Bütün bu nimetlere karşı onlar Allâh Subhânehu ve Teâlâ’nın ayetlerini inkar etmişler, isyan edip haddi aşmışlardı. Kendilerine karşı en merhametli kişiyi, analarından ve babalarından daha merhametli olan Musa aleyhisselâm’ı bile kızdırmışlardı. O, annenin süt çocuğunu bağrına bastığı gibi şefkatli bir annenin yetimi kucakladığı gibi onları bağrına basmış, kucaklamıştı. Ama ona rağmen Musa aleyhisselâm’a tabi olmayıp onunla inatlaşıp, alaya aldılar.
Ve son olarak, bütün bunlardan sonra bu cezaya, aşağılanmaya, zillete, şaşkın şaşkın gezinmeye ve ebedi olarak iflah olmamaya müstahak olmadılar mı? Onlar bütün bunları ve hatta daha fazlasını hak ettiler.

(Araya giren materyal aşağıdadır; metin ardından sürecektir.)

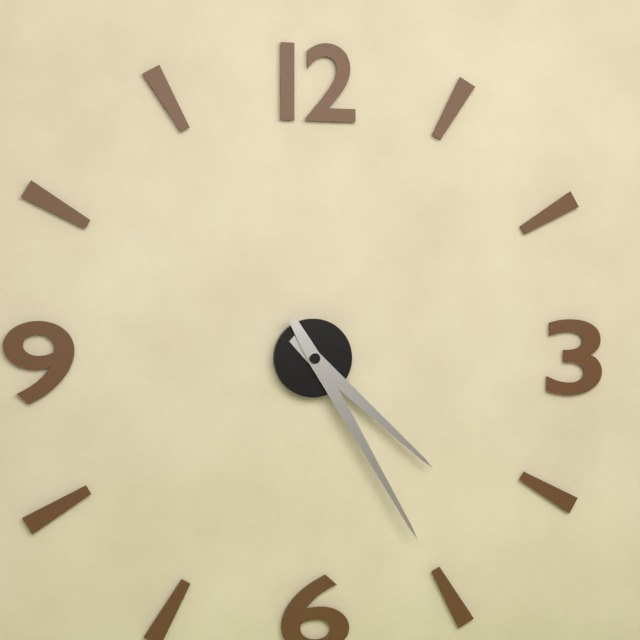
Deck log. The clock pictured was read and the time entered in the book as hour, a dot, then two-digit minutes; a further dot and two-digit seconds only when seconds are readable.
4.25
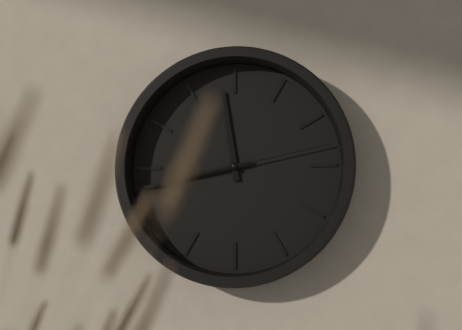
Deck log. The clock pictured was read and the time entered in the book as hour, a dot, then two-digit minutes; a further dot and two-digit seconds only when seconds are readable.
11.43.13
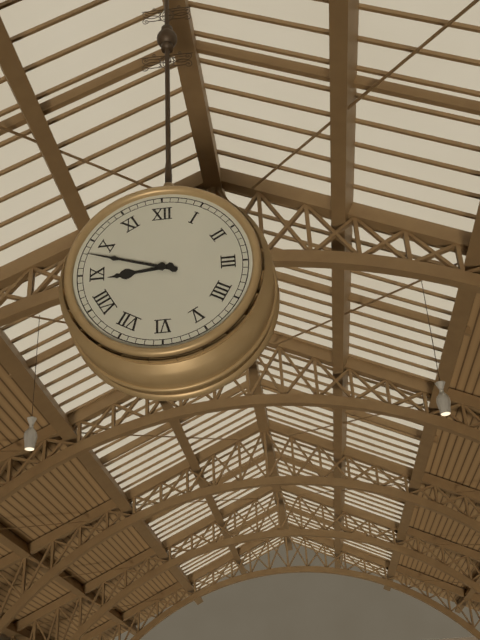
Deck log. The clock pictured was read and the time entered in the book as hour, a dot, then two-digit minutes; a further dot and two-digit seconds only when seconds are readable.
8.48
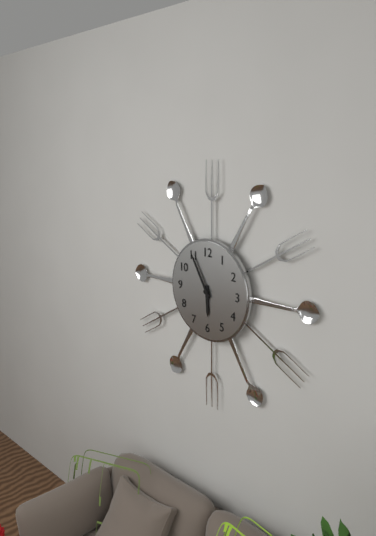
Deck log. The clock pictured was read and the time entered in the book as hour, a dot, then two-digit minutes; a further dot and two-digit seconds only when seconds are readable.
5.55
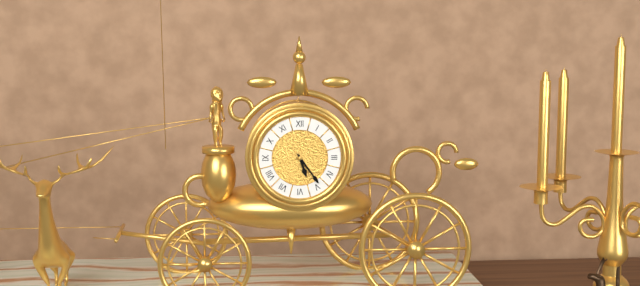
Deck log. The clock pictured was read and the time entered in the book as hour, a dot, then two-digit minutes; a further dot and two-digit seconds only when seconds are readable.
5.24
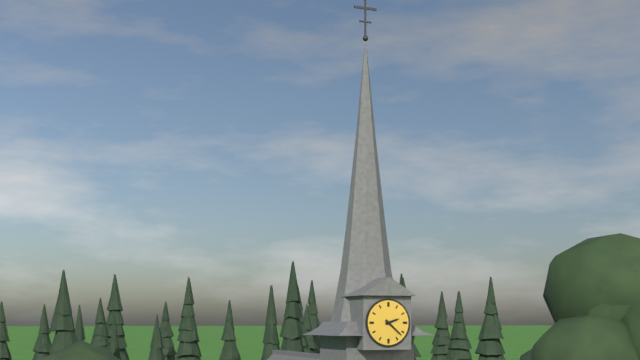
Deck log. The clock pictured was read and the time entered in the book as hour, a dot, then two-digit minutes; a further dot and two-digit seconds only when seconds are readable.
2.22
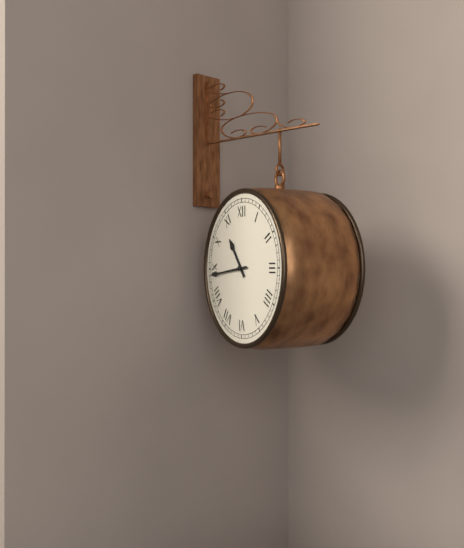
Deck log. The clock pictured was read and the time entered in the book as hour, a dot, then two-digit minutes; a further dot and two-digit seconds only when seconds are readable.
10.44
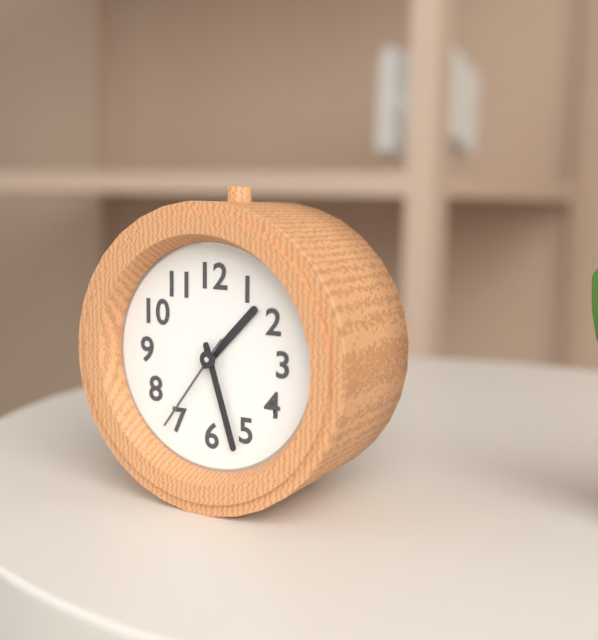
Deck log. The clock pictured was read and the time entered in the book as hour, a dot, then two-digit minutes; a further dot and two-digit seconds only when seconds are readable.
1.27.36
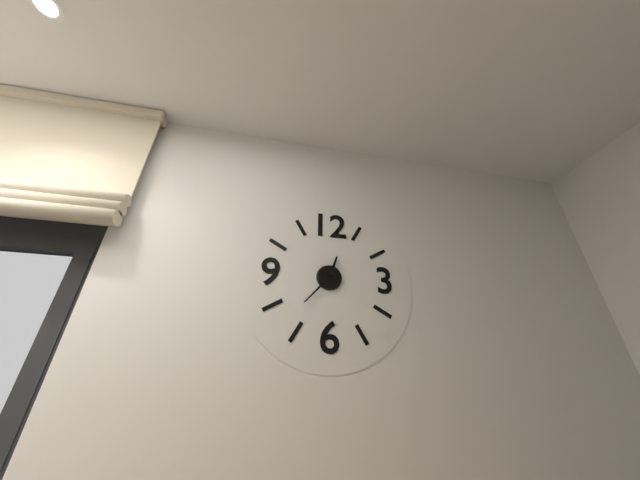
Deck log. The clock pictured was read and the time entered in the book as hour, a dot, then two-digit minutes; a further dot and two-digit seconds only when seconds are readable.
12.37
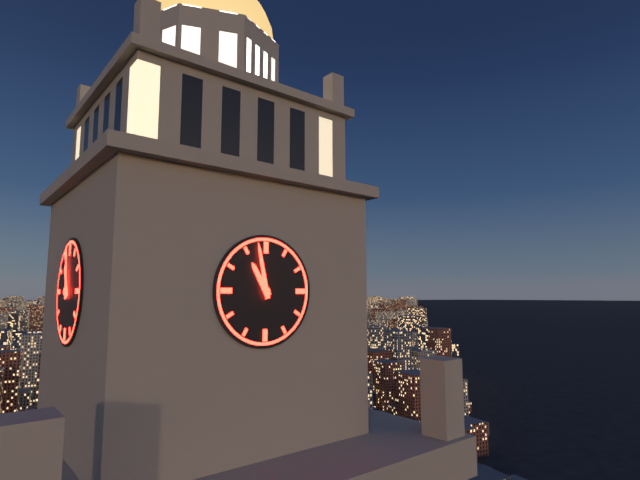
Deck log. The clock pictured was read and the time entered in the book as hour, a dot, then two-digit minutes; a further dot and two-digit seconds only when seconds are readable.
10.58
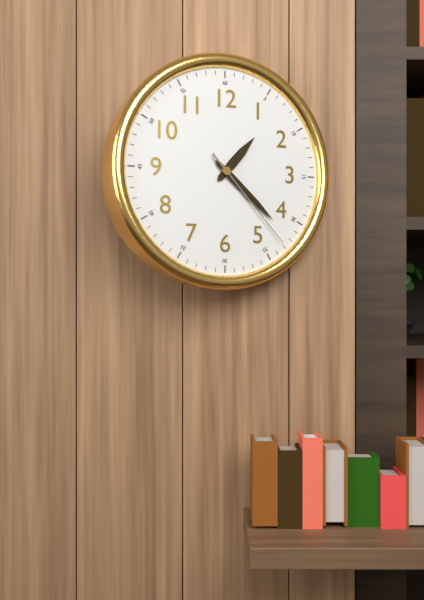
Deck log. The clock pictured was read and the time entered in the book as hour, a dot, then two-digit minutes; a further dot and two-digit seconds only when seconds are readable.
1.22.23
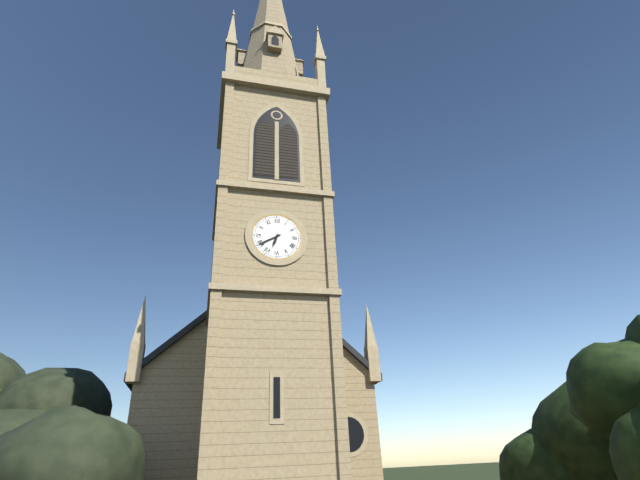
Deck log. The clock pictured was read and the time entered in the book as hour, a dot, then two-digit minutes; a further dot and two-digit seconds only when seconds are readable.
6.40
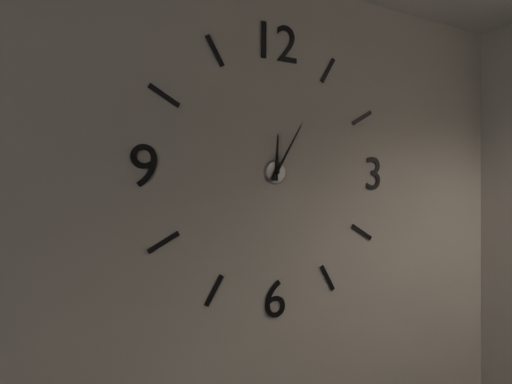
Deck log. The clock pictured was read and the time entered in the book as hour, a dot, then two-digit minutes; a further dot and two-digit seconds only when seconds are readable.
12.05
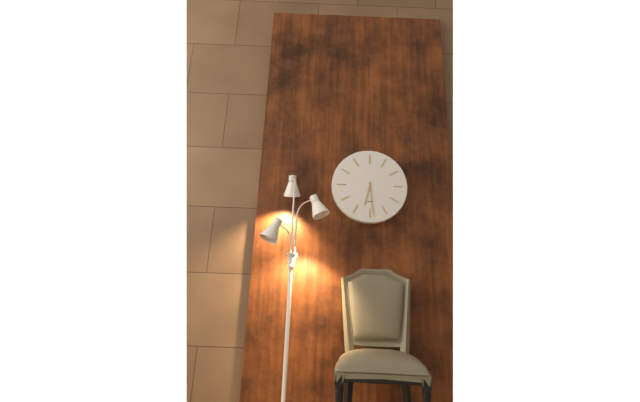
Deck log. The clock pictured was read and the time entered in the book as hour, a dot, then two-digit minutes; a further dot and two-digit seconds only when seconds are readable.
6.29
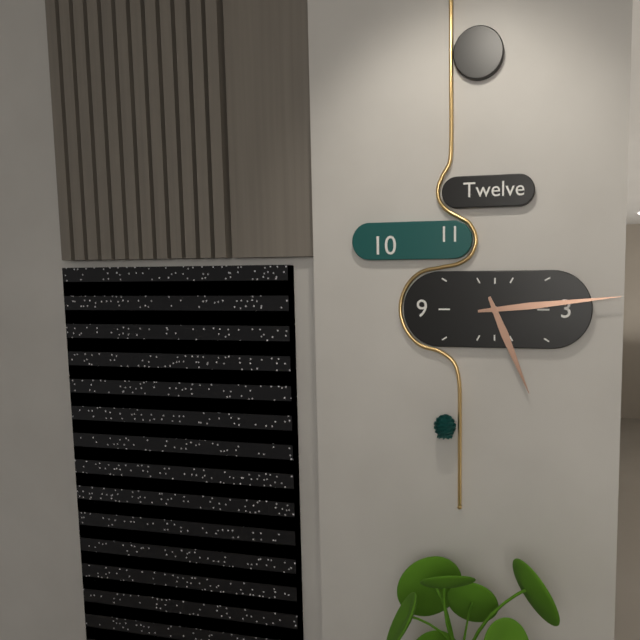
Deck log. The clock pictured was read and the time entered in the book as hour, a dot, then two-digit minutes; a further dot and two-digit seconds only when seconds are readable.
5.14
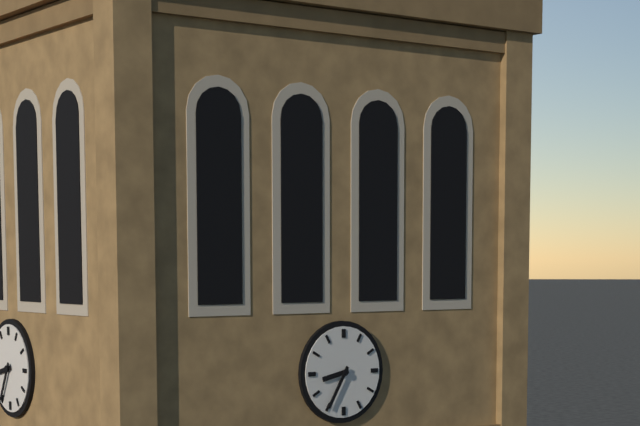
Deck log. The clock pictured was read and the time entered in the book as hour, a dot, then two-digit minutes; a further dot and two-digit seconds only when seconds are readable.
8.35
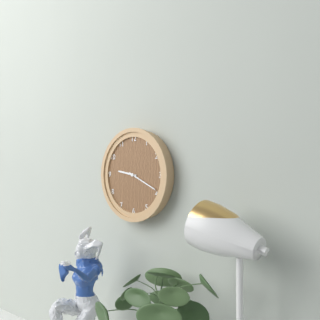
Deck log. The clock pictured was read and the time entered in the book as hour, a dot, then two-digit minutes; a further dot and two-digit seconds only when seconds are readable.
9.19
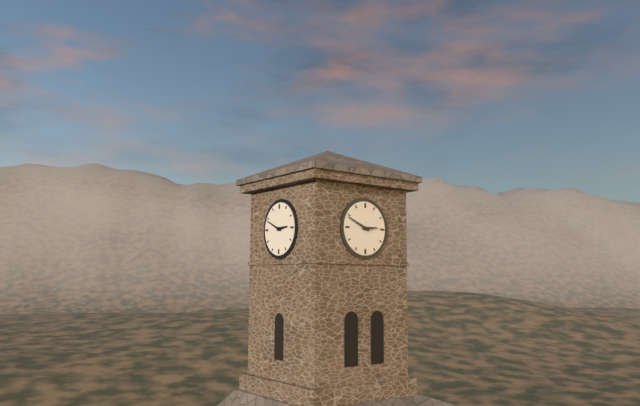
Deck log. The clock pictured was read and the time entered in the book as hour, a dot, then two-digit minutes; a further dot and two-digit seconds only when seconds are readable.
2.49
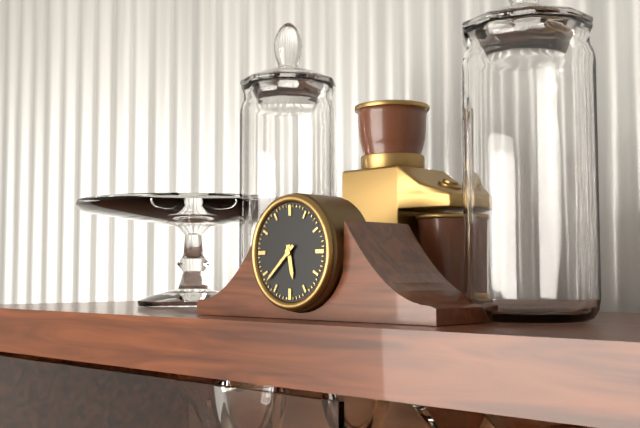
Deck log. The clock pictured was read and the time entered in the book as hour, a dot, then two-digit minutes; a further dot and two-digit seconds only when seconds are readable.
5.38
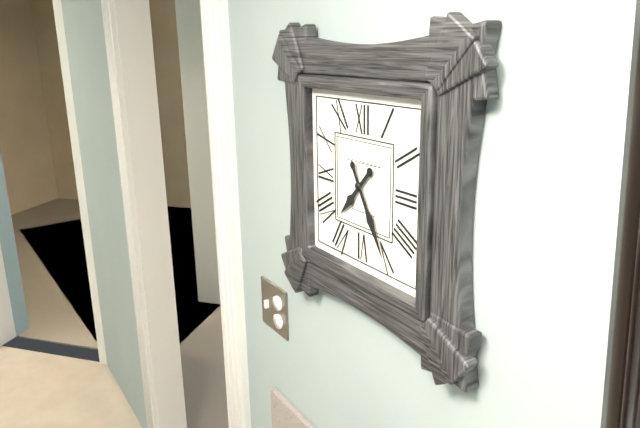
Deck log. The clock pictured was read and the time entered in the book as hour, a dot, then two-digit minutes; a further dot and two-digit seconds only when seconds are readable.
7.25
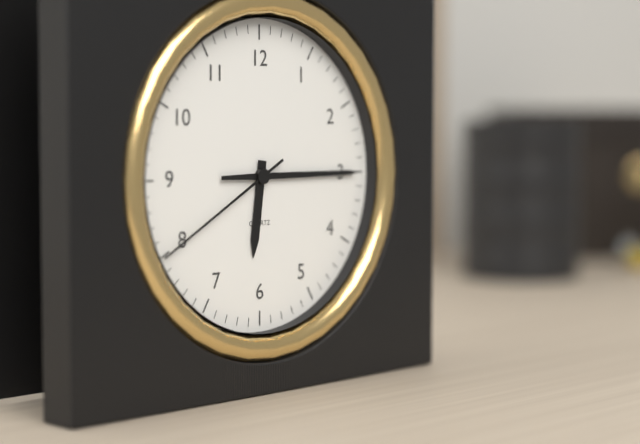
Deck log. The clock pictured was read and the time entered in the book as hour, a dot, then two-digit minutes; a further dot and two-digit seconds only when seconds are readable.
6.15.40
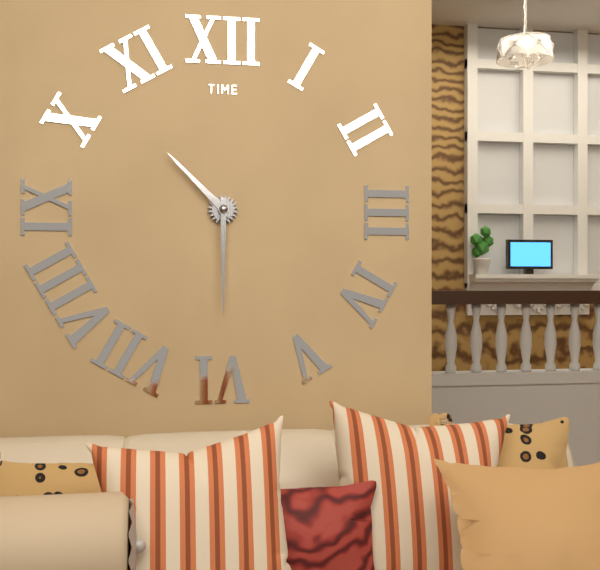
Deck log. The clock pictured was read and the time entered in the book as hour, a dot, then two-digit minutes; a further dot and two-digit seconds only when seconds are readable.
10.30
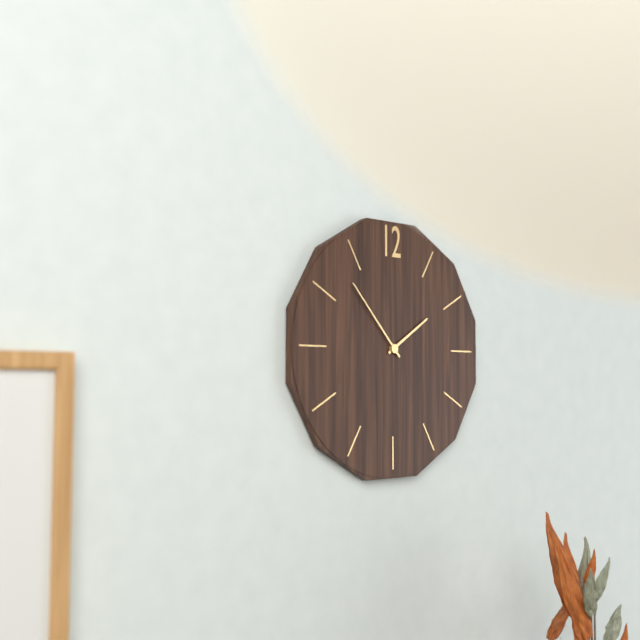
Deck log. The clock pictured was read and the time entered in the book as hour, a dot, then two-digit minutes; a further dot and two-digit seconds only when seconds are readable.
1.53
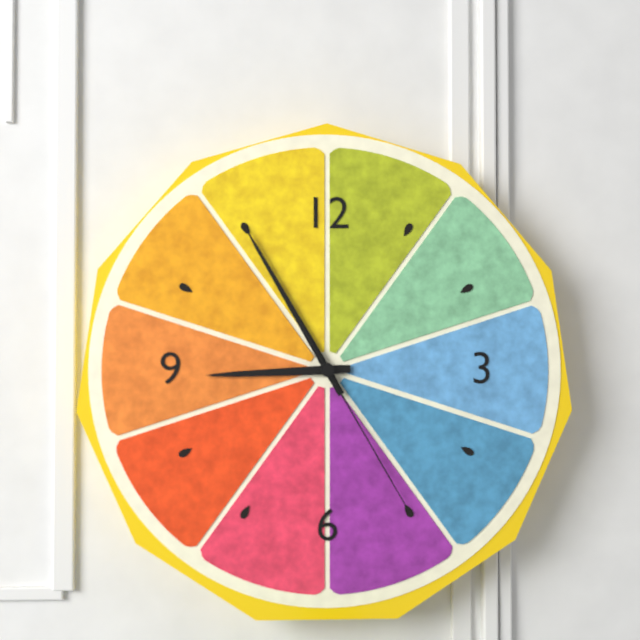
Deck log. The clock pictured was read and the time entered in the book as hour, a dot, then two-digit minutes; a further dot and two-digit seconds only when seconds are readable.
8.55.25
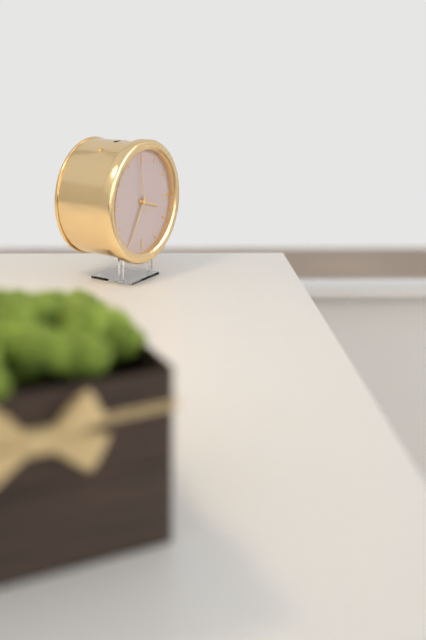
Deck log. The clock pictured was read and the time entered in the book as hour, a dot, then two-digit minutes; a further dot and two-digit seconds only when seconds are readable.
3.35.59
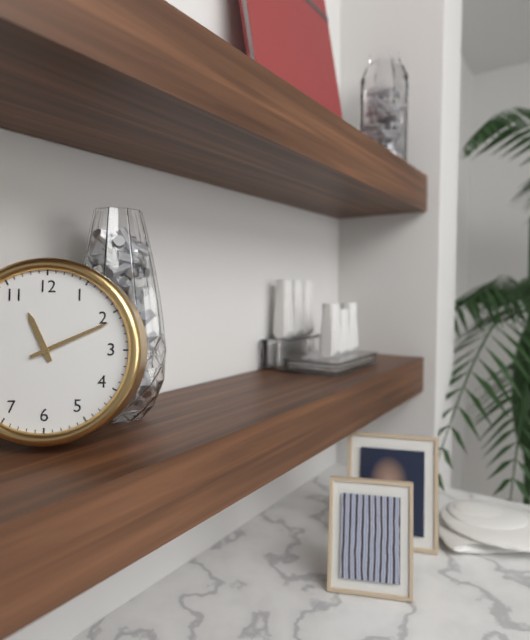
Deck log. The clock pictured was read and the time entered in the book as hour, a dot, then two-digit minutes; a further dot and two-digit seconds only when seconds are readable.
11.11
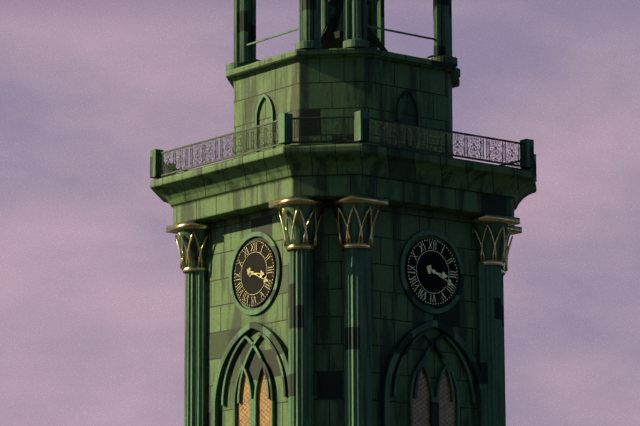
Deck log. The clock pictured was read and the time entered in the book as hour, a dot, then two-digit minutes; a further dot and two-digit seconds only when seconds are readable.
3.19
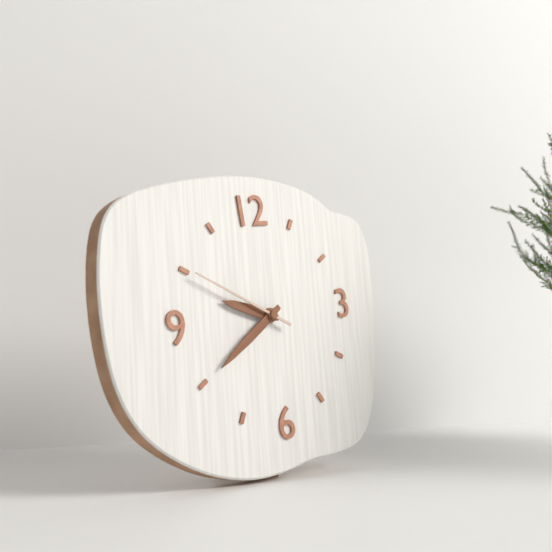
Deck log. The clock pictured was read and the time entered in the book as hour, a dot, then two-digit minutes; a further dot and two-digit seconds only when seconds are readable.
9.40.50
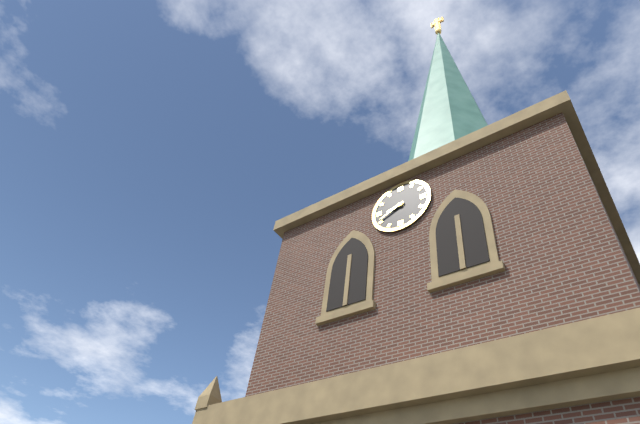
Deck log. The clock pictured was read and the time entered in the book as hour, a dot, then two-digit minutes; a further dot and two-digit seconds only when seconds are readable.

“Allâh, onlara zulmetmedi. Fakat onlar, kendilerine zulmetmekteydiler.” [Nahl: 16/33]
Hatime
Bir Ulu’l-azm Rasûllün kıssasının daha sonuna geldik. Hep beraber Musa aleyhisselâm’ın Firavun ve yandaşlarıyla olan mücadelesini daha sonra kavmiyle olan mücadelesini okuma fırsatı veren Rabbimize sonsuz hamd ederim.
Rabbim nasip ederse, bir sonraki sayımızda Ulu’l-azm Rasûllerinin dördüncüsü olan İsa aleyhisselâm ve Tevhîd mücadelesinde buluşmak üzere sizleri Rabbime emanet ediyorum.
Hamd Alemlerin Rabbi olan Allâh Subhânehu ve Teâlâ’ya mahsustur. Salât ve selâm nebilerin sonuncusu Muhammed sallallâhu aleyhi ve sellem ve bütün nebilerin üzerine olsun.